TASK TO CARRY OUT: Go through the listing and set it down exactly, leaving out its pictures.

DATA:

....

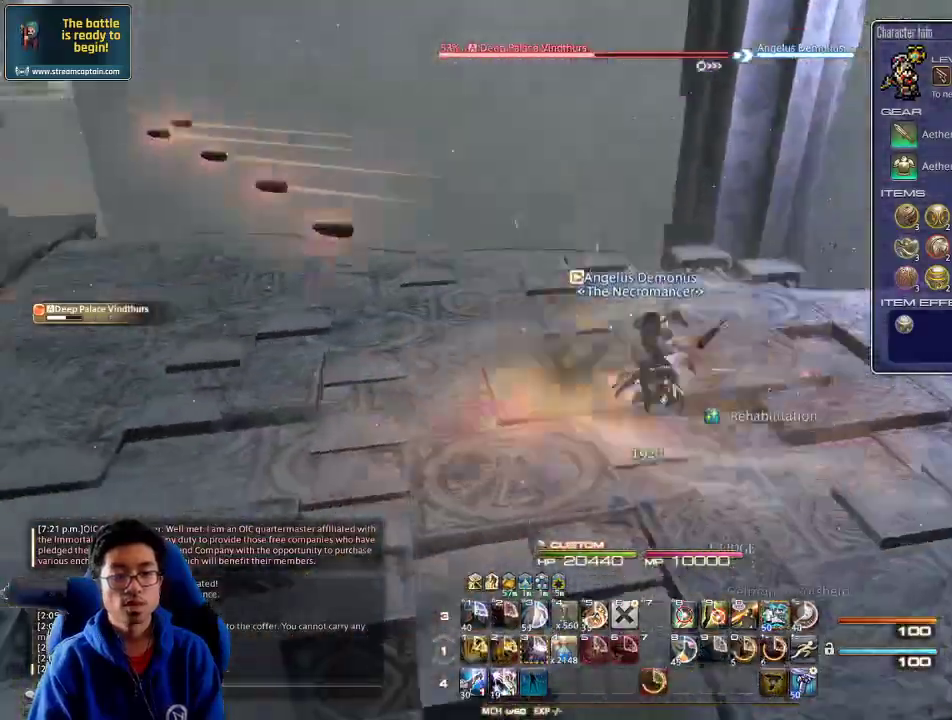
Gameplay with keyboard; each line is a JSON object with the keys held at the frame after it. "events" lists presses ("down") and releases ("up") of ".", "/", "0", "1", "2", "3", "4", "5", "6", "7", "8", "9", "a", "alt_l", "alt_r", "b", "backslash", "backspace", "c", "caps_lock", "comma", "ctrl_l", "ctrl_r", "d", "down", "e", "equals", "escape", "f", "f1", "f10", "f11", "f12", "f2", "f3", "f4", "f5", "f6", "f7", "f8", "f9", "g", "h", "i", "j", "k", "l", "lbracket", "left", "m", "minus", "n", "o", "p", "q", "quote", "r", "rbracket", "return", "right", "s", "semicolon", "shift_l", "shift_r", "space", "super", "t", "tab", "tilde", "u", "up", "v", "w", "x", "y" and "z" between this image and that frame as [ms after this image, input, new state], when the widget could be followed in between. No other keys are recorded. Mouse input is not recorded.
{"keys": ["a", "alt_r", "w"], "events": [[367, "alt_r", "down"], [367, "p", "up"], [400, "4", "down"], [467, "4", "up"]]}
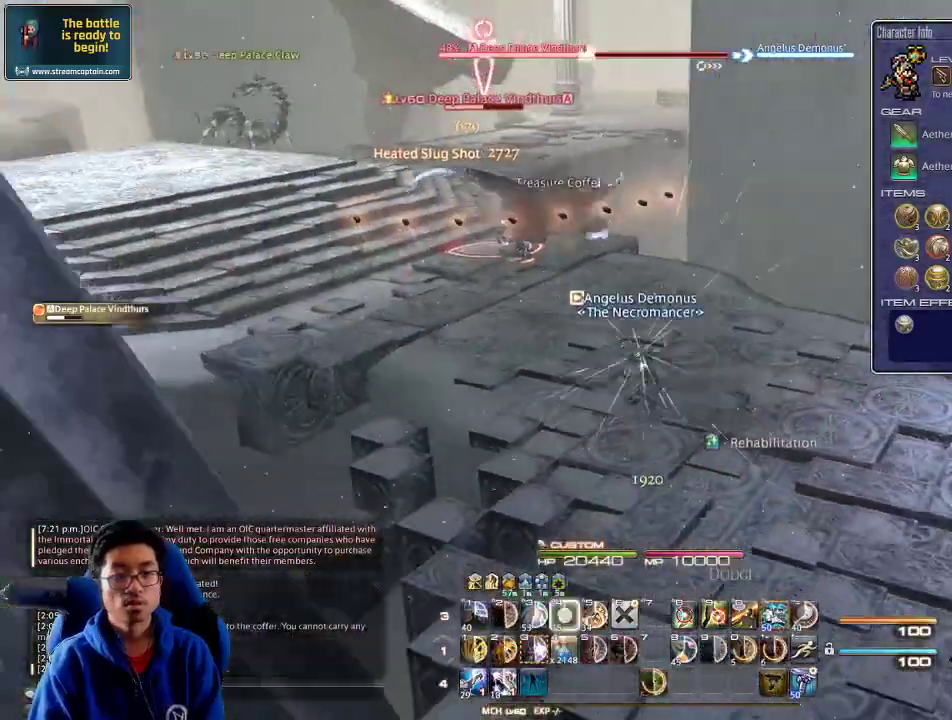
{"keys": ["d"], "events": [[33, "4", "down"], [100, "4", "up"], [100, "alt_r", "up"], [133, "p", "down"], [233, "p", "up"], [300, "a", "up"], [300, "d", "down"], [333, "w", "up"], [367, "lbracket", "down"], [500, "lbracket", "up"]]}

....

REPLY:
Gameplay with keyboard; each line is a JSON object with the keys held at the frame after it. "events" lists presses ("down") and releases ("up") of ".", "/", "0", "1", "2", "3", "4", "5", "6", "7", "8", "9", "a", "alt_l", "alt_r", "b", "backslash", "backspace", "c", "caps_lock", "comma", "ctrl_l", "ctrl_r", "d", "down", "e", "equals", "escape", "f", "f1", "f10", "f11", "f12", "f2", "f3", "f4", "f5", "f6", "f7", "f8", "f9", "g", "h", "i", "j", "k", "l", "lbracket", "left", "m", "minus", "n", "o", "p", "q", "quote", "r", "rbracket", "return", "right", "s", "semicolon", "shift_l", "shift_r", "space", "super", "t", "tab", "tilde", "u", "up", "v", "w", "x", "y" and "z" between this image and that frame as [ms after this image, input, new state], when the widget could be followed in between. No other keys are recorded. Mouse input is not recorded.
{"keys": ["a", "alt_r", "w"], "events": [[367, "alt_r", "down"], [367, "p", "up"], [400, "4", "down"], [467, "4", "up"]]}
{"keys": ["d"], "events": [[33, "4", "down"], [100, "4", "up"], [100, "alt_r", "up"], [133, "p", "down"], [233, "p", "up"], [300, "a", "up"], [300, "d", "down"], [333, "w", "up"], [367, "lbracket", "down"], [500, "lbracket", "up"]]}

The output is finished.